§ Task requirements
Write out the lines of the data below as a numbered list, skipping blank lines and leaving out the pictures.

[Data pulled from a collection]
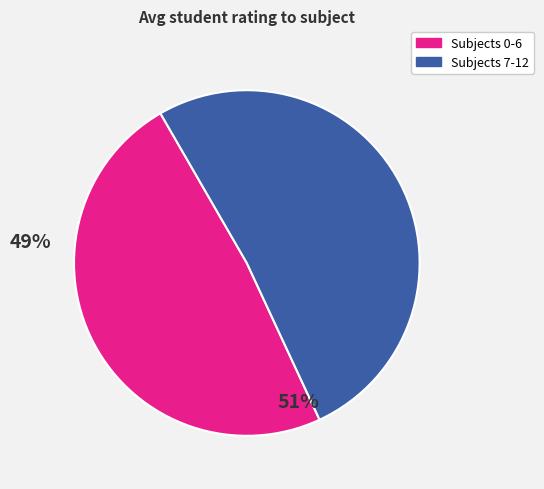

Count the number of slices in the pie.

2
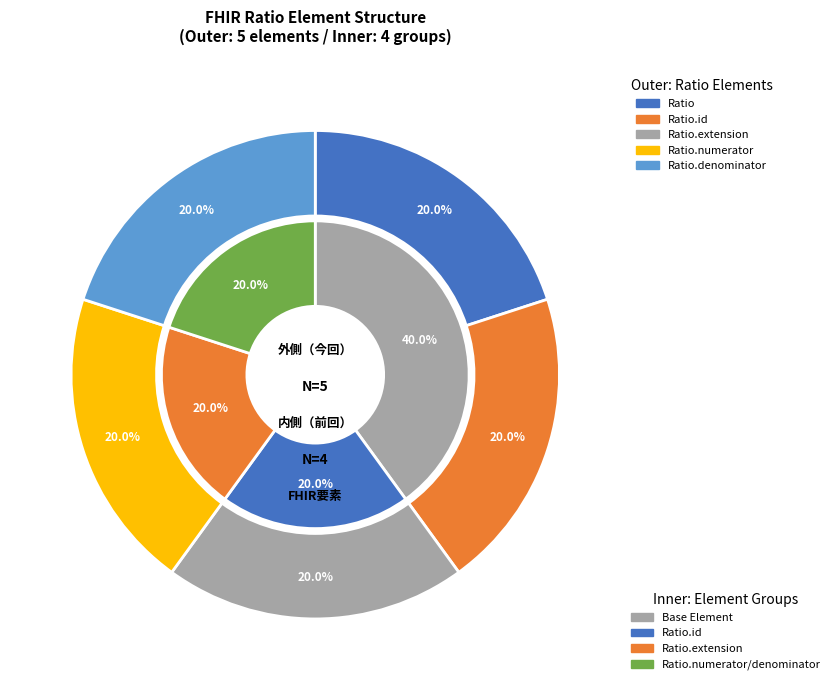

What is the largest slice in the pie chart?

Ratio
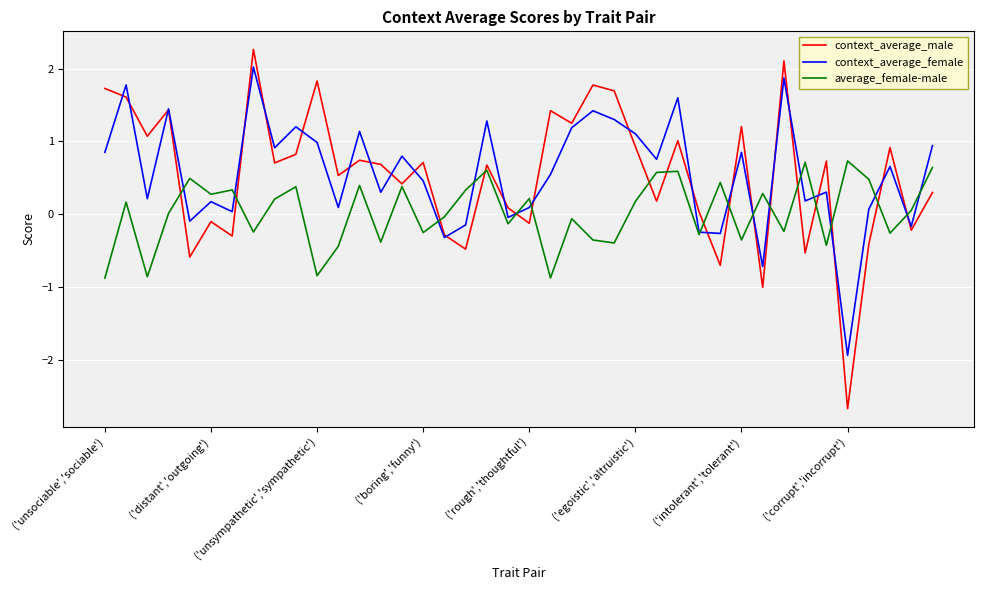

Which series has the widest spread of values?

context_average_male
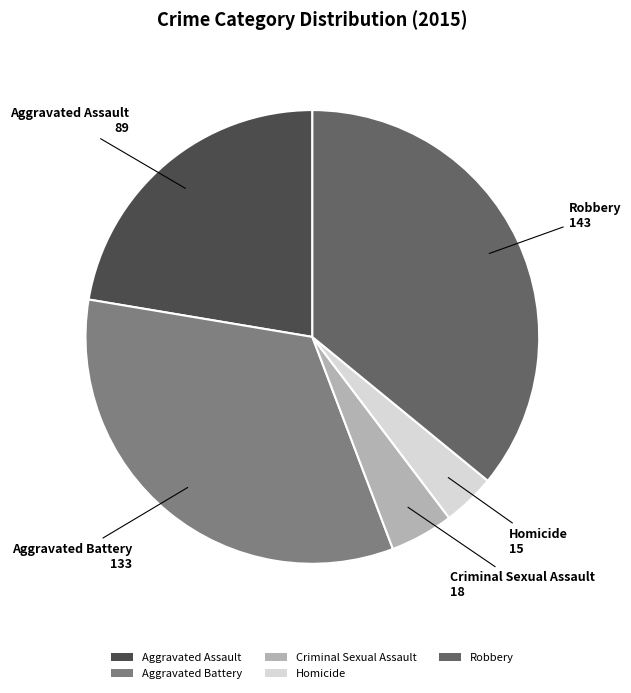

Does Criminal Sexual Assault represent more than half of the total?

No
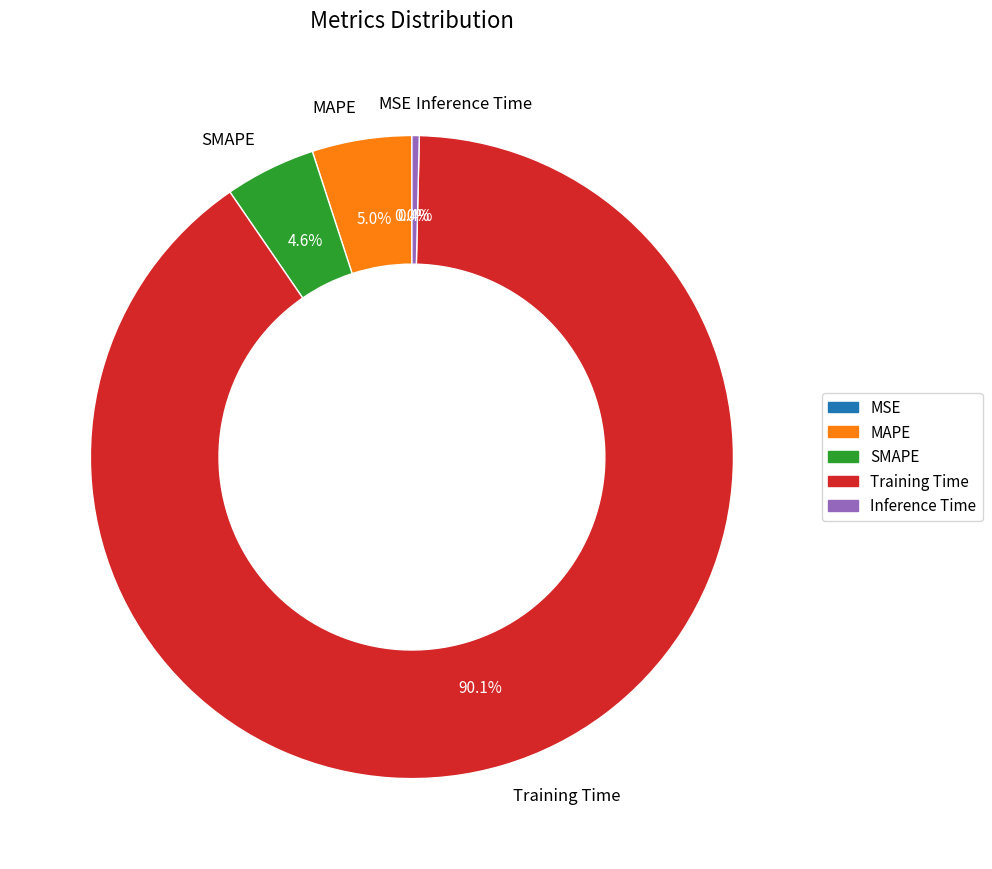

To the nearest percent, what is the difference between the largest and smallest slice percentages?

90%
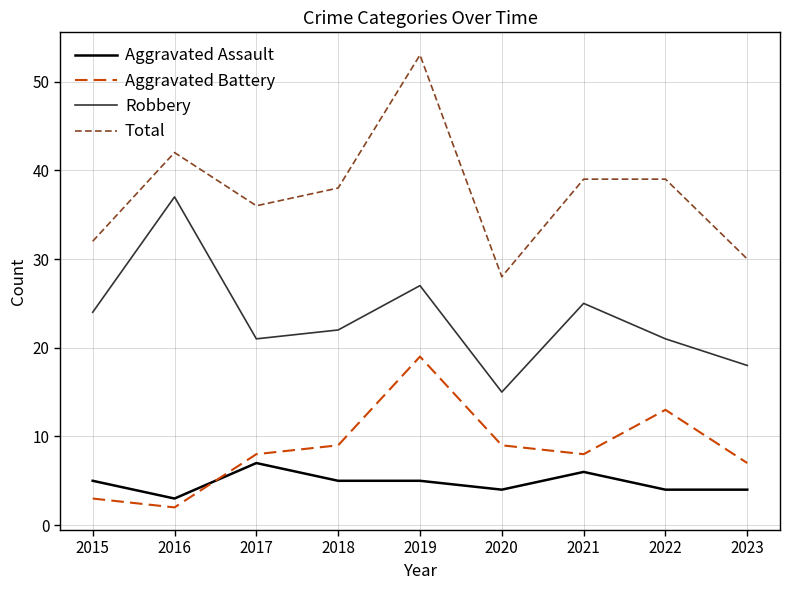

Count the number of data series in this chart.

4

§ Written response
1. Count the number of slices in the pie.
2. 2
3. What is the largest slice in the pie chart?
4. Ratio
5. Which series has the widest spread of values?
6. context_average_male
7. Does Criminal Sexual Assault represent more than half of the total?
8. No
9. To the nearest percent, what is the difference between the largest and smallest slice percentages?
10. 90%
11. Count the number of data series in this chart.
12. 4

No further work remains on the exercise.